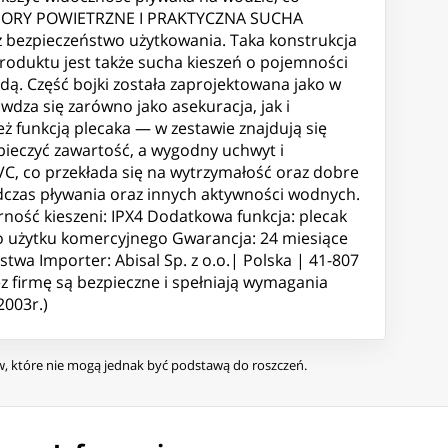
 KOMORY POWIETRZNE I PRAKTYCZNA SUCHA
z bezpieczeństwo użytkowania. Taka konstrukcja
roduktu jest także sucha kieszeń o pojemności
ą. Część bojki została zaprojektowana jako w
dza się zarówno jako asekuracja, jak i
funkcją plecaka — w zestawie znajdują się
pieczyć zawartość, a wygodny uchwyt i
C, co przekłada się na wytrzymałość oraz dobre
dczas pływania oraz innych aktywności wodnych.
ność kieszeni: IPX4 Dodatkowa funkcja: plecak
do użytku komercyjnego Gwarancja: 24 miesiące
a Importer: Abisal Sp. z o.o.| Polska | 41-807
zez firmę są bezpieczne i spełniają wymagania
2003r.)
ów, które nie mogą jednak być podstawą do roszczeń.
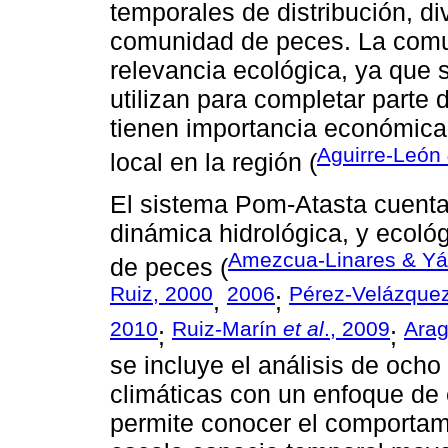
temporales de distribución, d
comunidad de peces. La comun
relevancia ecológica, ya que 
utilizan para completar parte 
tienen importancia económica
Aguirre-León
local en la región (
El sistema Pom-Atasta cuenta
dinámica hidrológica, y ecol
Amezcua-Linares & Yá
de peces (
Ruiz, 2000
2006
Pérez-Velázque
,
;
2010
Ruiz-Marín
et al
., 2009
Arag
;
;
se incluye el análisis de och
climáticas con un enfoque de 
permite conocer el comportam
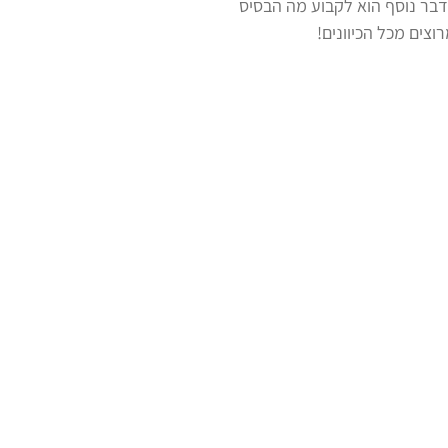
בר נוסף הוא לקבוע מה הבסיס
צים מכל הכיוונים!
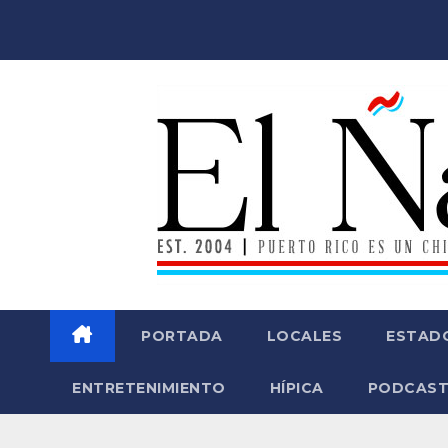
Saltar
al
contenido
PORTADA
LOCALES
ESTAD
ENTRETENIMIENTO
HÍPICA
PODCAST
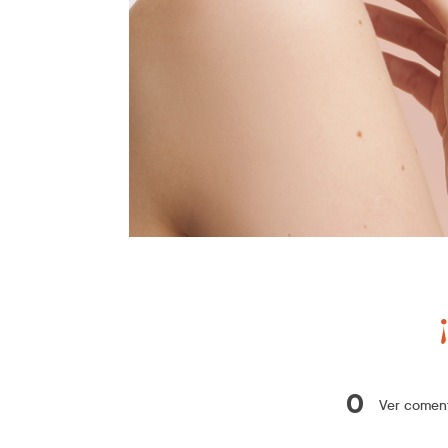
0
Ver coment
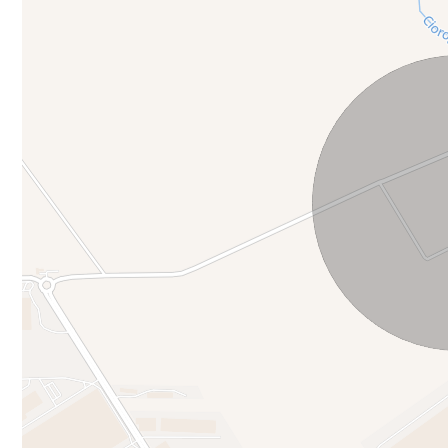
O oportunitate prin localizarea strategica într-o zonă put
Teren ideal pentru hale, depozite, parcuri logistice sau s
Acesta este terenul potrivit pentru dezvoltatori imobiliar
industriale. Investitori care caută terenuri în zone cu po
distribuție care au nevoie de spațiu pentru extindere. Pr
depozitare, transport).
Contacteaza-ne pentru pentru detalii si vizionare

------------

Edit all the rows above so that "HÍPICA" becomes "DEPORTES", changing nothing else. Omit the pictures from your answer.

• _TASK OUTPUT_:
 KOMORY POWIETRZNE I PRAKTYCZNA SUCHA
z bezpieczeństwo użytkowania. Taka konstrukcja
roduktu jest także sucha kieszeń o pojemności
ą. Część bojki została zaprojektowana jako w
dza się zarówno jako asekuracja, jak i
funkcją plecaka — w zestawie znajdują się
pieczyć zawartość, a wygodny uchwyt i
C, co przekłada się na wytrzymałość oraz dobre
dczas pływania oraz innych aktywności wodnych.
ność kieszeni: IPX4 Dodatkowa funkcja: plecak
do użytku komercyjnego Gwarancja: 24 miesiące
a Importer: Abisal Sp. z o.o.| Polska | 41-807
zez firmę są bezpieczne i spełniają wymagania
2003r.)
ów, które nie mogą jednak być podstawą do roszczeń.
temporales de distribución, d
comunidad de peces. La comun
relevancia ecológica, ya que 
utilizan para completar parte 
tienen importancia económica
Aguirre-León
local en la región (
El sistema Pom-Atasta cuenta
dinámica hidrológica, y ecol
Amezcua-Linares & Yá
de peces (
Ruiz, 2000
2006
Pérez-Velázque
,
;
2010
Ruiz-Marín
et al
., 2009
Arag
;
;
se incluye el análisis de och
climáticas con un enfoque de 
permite conocer el comportam
בר נוסף הוא לקבוע מה הבסיס
צים מכל הכיוונים!
Saltar
al
contenido
PORTADA
LOCALES
ESTAD
ENTRETENIMIENTO
DEPORTES
PODCAST
0
Ver coment
O oportunitate prin localizarea strategica într-o zonă put
Teren ideal pentru hale, depozite, parcuri logistice sau s
Acesta este terenul potrivit pentru dezvoltatori imobiliar
industriale. Investitori care caută terenuri în zone cu po
distribuție care au nevoie de spațiu pentru extindere. Pr
depozitare, transport).
Contacteaza-ne pentru pentru detalii si vizionare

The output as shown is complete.